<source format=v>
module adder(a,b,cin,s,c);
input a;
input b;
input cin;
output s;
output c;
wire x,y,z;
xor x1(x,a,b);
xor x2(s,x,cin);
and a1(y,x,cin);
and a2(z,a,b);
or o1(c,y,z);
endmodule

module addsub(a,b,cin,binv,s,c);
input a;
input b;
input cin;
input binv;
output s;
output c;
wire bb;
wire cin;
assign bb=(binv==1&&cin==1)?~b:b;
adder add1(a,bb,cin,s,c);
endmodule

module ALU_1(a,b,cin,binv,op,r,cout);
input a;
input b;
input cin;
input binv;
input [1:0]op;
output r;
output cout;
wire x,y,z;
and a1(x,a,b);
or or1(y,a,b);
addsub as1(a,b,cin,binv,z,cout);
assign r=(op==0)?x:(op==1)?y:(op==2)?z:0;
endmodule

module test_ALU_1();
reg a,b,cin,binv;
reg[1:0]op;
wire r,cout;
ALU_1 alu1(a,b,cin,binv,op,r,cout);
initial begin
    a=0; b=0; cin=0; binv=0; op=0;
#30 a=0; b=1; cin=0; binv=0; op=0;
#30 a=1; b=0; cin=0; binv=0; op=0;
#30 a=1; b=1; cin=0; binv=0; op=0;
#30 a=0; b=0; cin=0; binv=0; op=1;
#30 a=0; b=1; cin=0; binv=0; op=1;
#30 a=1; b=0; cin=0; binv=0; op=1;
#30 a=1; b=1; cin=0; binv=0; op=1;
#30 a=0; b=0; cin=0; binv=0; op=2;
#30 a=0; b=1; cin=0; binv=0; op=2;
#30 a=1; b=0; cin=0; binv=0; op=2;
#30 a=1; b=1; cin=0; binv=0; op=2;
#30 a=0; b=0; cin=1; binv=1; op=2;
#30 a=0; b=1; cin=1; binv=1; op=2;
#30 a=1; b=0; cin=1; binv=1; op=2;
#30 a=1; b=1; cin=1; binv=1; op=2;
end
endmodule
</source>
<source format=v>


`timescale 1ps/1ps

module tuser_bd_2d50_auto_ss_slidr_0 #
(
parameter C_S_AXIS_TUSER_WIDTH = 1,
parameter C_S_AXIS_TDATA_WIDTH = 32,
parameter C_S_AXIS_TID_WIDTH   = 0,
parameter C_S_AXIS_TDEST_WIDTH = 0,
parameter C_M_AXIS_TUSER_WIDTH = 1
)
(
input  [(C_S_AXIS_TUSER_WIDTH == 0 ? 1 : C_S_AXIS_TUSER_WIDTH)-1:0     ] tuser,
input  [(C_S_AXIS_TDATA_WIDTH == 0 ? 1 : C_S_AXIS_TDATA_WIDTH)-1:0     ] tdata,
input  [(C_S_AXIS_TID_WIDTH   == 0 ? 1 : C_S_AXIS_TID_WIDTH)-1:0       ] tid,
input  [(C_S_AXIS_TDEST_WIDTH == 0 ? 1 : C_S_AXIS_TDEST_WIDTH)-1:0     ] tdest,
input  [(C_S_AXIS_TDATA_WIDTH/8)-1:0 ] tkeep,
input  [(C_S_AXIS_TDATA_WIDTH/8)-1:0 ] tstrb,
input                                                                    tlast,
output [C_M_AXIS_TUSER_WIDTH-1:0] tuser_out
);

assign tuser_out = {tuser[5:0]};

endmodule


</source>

------------------------------------------------------------

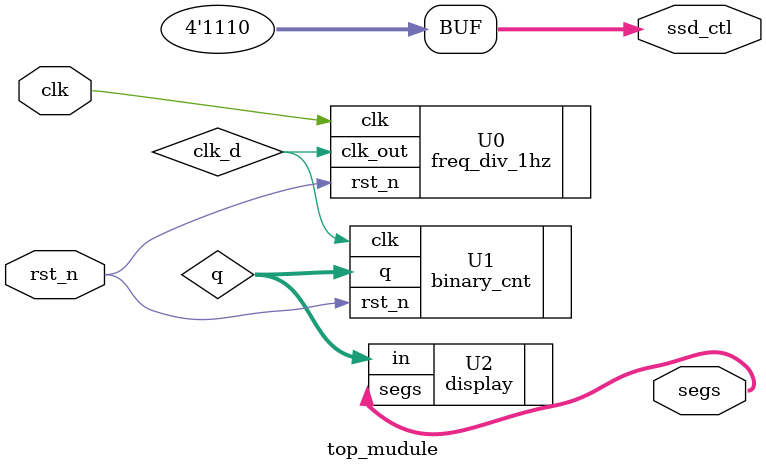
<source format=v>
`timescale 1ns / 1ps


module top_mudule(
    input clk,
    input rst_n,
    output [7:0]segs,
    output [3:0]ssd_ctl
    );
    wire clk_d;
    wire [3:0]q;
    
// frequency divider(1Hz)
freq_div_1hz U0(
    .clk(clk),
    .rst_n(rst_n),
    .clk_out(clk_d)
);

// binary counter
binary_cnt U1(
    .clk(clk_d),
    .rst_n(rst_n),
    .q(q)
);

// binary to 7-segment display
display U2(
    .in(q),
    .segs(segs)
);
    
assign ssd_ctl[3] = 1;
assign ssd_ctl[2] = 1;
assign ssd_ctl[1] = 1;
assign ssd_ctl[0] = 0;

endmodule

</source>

------------------------------------------------------------

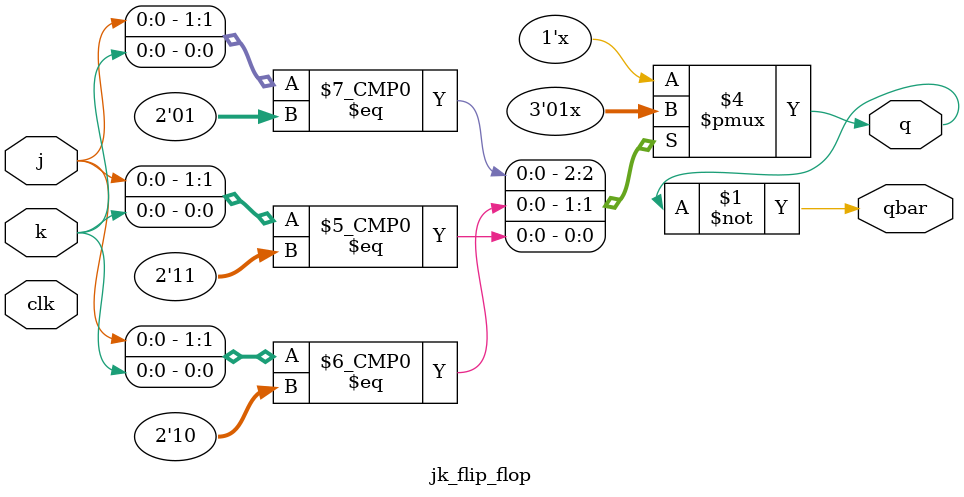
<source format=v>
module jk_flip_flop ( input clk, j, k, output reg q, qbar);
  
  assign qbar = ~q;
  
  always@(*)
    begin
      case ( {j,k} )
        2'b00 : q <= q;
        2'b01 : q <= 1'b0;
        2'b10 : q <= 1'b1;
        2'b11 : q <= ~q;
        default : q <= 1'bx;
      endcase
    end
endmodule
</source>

------------------------------------------------------------

Search the data above for lines holding "output" and copy each of them.

=== RESPONSE TO THIS EXERCISE ===
output s;
output c;
output s;
output c;
output r;
output cout;
output [C_M_AXIS_TUSER_WIDTH-1:0] tuser_out
    output [7:0]segs,
    output [3:0]ssd_ctl
module jk_flip_flop ( input clk, j, k, output reg q, qbar);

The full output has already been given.